Over the years, Barbadians have adopted many games as their own. These include rounders, pitching marbles, hopscotch, and warri. However, how many of the games currently played across the island have actually originated in Barbados? The answer is: not very many. In this article, we will feature look at those popular games with origins in Barbados.
This was invented in Barbados in the 1930s. Road tennis is very similar to regular tennis, but played on a smaller court, usually marked on the road, and with smaller rackets (the rackets are wooden paddles, slightly larger than a table tennis racket). This game is also referred to as a cross or blend between table and lawn tennis. It is played with a tennis ball, with its fur and the net (as displayed in the image) is a long piece of wood. Road tennis has been recognized as a national sport since 1976, ad has its own association: The Barbados Road Tennis Association, who arrange many competitions throughout the year.
As the name implies, the objective of this game is to “cork” a player. An individual throws a softball ball high in the air (or “skies” it as the Bajans would say) and then as it falls, everyone scrambles to retrieve it. The person who retrieves the ball must then attempt to cork a person with it, that is, they try to strike the person who is the easiest target. This game may sound dangerous, but there is always a verbal agreement that one should take care not to cork someone in a sensitive area of the body.
The following game was not invented in Barbados, but rather has its roots in Africa. However it has a very popular adaptation known as:
Bajan Stick Licking
This is an adaptation of Stick Fighting, a martial art with roots in Africa. This was brought to Barbados when the African slaves were imported to the island. When practiced in Barbados, stick licking involved a straight, fire hardened stick made from hardwood from trees such as the guava tree.
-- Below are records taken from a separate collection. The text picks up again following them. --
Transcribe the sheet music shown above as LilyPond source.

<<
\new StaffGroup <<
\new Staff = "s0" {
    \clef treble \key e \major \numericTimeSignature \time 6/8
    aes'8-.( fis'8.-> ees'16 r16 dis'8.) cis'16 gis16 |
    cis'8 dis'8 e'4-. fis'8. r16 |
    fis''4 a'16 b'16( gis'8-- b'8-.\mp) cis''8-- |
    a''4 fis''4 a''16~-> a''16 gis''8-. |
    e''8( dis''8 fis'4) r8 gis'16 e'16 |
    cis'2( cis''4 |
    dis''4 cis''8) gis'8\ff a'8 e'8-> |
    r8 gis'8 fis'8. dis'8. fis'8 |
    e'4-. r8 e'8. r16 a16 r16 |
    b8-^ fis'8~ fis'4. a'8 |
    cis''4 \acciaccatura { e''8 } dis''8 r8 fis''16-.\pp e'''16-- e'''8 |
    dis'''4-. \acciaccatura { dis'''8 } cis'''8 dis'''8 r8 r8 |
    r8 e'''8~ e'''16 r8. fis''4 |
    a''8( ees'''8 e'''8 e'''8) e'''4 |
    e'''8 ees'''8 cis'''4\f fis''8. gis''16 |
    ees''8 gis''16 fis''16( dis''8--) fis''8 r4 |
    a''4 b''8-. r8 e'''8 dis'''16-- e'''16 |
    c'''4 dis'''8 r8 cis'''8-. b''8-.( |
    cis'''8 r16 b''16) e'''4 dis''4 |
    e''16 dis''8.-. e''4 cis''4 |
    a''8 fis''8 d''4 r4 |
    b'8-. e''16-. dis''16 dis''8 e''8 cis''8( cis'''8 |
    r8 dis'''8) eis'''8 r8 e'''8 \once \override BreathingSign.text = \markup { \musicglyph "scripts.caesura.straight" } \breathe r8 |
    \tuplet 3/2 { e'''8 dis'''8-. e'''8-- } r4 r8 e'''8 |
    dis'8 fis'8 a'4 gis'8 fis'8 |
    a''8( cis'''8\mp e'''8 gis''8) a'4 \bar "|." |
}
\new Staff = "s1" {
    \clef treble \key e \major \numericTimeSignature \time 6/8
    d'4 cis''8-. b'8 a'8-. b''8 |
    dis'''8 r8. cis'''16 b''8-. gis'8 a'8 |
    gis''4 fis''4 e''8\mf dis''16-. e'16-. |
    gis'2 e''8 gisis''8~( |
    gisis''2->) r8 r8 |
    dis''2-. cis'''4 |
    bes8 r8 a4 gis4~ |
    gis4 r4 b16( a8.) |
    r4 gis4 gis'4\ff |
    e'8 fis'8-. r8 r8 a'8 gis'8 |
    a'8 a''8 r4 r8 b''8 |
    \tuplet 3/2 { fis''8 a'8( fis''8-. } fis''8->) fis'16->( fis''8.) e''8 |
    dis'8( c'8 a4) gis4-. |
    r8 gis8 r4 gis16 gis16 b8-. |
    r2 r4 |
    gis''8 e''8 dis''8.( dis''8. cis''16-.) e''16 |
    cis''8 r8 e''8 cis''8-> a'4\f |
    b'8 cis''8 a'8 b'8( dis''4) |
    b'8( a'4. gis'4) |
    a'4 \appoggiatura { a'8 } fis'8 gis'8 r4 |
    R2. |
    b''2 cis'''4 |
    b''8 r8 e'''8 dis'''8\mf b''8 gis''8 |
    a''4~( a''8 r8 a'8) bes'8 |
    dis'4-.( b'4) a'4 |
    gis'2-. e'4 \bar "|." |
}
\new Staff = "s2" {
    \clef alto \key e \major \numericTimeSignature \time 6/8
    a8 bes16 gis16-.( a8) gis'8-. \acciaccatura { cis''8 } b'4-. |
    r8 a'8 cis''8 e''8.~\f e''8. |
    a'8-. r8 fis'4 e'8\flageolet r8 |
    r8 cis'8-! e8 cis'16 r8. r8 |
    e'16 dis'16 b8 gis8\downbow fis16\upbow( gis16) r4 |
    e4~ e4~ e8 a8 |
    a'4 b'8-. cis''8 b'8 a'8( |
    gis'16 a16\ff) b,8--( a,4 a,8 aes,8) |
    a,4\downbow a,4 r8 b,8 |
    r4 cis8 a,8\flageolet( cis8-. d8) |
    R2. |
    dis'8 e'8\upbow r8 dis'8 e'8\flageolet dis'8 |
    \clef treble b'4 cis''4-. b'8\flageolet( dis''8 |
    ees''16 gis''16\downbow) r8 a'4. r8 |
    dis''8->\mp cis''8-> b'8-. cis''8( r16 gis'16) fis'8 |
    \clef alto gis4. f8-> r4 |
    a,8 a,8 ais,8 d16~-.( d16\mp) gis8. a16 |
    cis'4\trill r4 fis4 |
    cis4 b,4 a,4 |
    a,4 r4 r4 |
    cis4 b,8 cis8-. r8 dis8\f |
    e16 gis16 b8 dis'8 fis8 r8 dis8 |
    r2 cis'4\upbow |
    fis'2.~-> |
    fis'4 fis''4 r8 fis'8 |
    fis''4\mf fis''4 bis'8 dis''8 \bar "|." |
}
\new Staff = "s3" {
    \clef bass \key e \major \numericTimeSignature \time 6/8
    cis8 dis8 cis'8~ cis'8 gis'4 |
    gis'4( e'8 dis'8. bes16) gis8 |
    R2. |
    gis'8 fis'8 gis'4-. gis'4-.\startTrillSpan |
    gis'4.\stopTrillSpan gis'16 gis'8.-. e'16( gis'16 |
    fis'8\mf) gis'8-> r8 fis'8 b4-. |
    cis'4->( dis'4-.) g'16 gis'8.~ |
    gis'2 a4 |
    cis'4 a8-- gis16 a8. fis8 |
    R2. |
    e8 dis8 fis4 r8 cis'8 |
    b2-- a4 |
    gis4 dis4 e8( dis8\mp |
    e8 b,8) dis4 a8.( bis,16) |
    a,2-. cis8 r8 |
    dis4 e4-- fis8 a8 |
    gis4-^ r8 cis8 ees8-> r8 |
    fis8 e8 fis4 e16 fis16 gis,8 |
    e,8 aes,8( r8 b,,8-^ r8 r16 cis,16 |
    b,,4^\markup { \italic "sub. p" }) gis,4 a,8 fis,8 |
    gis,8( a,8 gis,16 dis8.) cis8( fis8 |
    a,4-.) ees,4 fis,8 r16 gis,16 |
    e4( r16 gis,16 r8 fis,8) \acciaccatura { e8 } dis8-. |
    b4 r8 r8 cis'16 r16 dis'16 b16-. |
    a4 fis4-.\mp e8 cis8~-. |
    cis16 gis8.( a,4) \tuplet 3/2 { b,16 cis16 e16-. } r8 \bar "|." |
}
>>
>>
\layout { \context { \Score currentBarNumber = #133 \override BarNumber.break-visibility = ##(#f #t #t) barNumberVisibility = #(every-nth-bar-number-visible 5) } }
Stick licking contests in Barbados are called seitus and were held on weekends and Bank Holidays in the island.
While many of the games played in Barbados may not have originated on the island, it is examples such as Stick Licking that show that Bajans have their own unique way of adapting popular games to their own styles based on their culture. Examples such as road tennis however, and its growing popularity and recognition across the island, exemplify how talented Barbadians are at creating their own inventions.